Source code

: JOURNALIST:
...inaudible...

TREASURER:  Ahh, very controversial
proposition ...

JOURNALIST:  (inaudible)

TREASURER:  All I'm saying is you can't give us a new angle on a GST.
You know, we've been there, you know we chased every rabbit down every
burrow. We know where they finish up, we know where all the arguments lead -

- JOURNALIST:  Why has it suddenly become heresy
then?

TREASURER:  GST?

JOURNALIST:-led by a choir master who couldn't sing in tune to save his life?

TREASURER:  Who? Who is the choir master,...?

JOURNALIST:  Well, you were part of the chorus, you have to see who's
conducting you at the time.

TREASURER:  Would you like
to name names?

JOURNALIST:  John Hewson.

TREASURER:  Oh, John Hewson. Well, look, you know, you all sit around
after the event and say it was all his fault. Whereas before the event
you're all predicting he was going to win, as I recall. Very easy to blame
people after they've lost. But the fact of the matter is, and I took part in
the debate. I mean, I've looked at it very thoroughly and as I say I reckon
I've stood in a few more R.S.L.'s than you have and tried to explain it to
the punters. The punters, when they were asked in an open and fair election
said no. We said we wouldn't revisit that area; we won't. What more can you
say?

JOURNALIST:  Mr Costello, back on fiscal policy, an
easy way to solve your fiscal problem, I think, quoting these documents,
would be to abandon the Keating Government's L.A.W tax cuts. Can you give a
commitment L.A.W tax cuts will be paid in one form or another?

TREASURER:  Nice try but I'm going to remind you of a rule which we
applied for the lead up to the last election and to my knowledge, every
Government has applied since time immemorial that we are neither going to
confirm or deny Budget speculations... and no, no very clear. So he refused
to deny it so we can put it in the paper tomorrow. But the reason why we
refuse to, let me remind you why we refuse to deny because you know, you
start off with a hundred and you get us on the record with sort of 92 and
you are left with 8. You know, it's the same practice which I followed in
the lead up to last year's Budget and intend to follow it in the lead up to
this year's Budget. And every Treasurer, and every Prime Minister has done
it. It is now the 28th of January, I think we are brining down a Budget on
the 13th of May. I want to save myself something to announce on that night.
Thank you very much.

__Task instructions__
Print each of the rows above verbatim. Keep every character, space, and line break unchanged.

__Solution__
Source code

: JOURNALIST:
...inaudible...

TREASURER:  Ahh, very controversial
proposition ...

JOURNALIST:  (inaudible)

TREASURER:  All I'm saying is you can't give us a new angle on a GST.
You know, we've been there, you know we chased every rabbit down every
burrow. We know where they finish up, we know where all the arguments lead -

- JOURNALIST:  Why has it suddenly become heresy
then?

TREASURER:  GST?

JOURNALIST:-led by a choir master who couldn't sing in tune to save his life?

TREASURER:  Who? Who is the choir master,...?

JOURNALIST:  Well, you were part of the chorus, you have to see who's
conducting you at the time.

TREASURER:  Would you like
to name names?

JOURNALIST:  John Hewson.

TREASURER:  Oh, John Hewson. Well, look, you know, you all sit around
after the event and say it was all his fault. Whereas before the event
you're all predicting he was going to win, as I recall. Very easy to blame
people after they've lost. But the fact of the matter is, and I took part in
the debate. I mean, I've looked at it very thoroughly and as I say I reckon
I've stood in a few more R.S.L.'s than you have and tried to explain it to
the punters. The punters, when they were asked in an open and fair election
said no. We said we wouldn't revisit that area; we won't. What more can you
say?

JOURNALIST:  Mr Costello, back on fiscal policy, an
easy way to solve your fiscal problem, I think, quoting these documents,
would be to abandon the Keating Government's L.A.W tax cuts. Can you give a
commitment L.A.W tax cuts will be paid in one form or another?

TREASURER:  Nice try but I'm going to remind you of a rule which we
applied for the lead up to the last election and to my knowledge, every
Government has applied since time immemorial that we are neither going to
confirm or deny Budget speculations... and no, no very clear. So he refused
to deny it so we can put it in the paper tomorrow. But the reason why we
refuse to, let me remind you why we refuse to deny because you know, you
start off with a hundred and you get us on the record with sort of 92 and
you are left with 8. You know, it's the same practice which I followed in
the lead up to last year's Budget and intend to follow it in the lead up to
this year's Budget. And every Treasurer, and every Prime Minister has done
it. It is now the 28th of January, I think we are brining down a Budget on
the 13th of May. I want to save myself something to announce on that night.
Thank you very much.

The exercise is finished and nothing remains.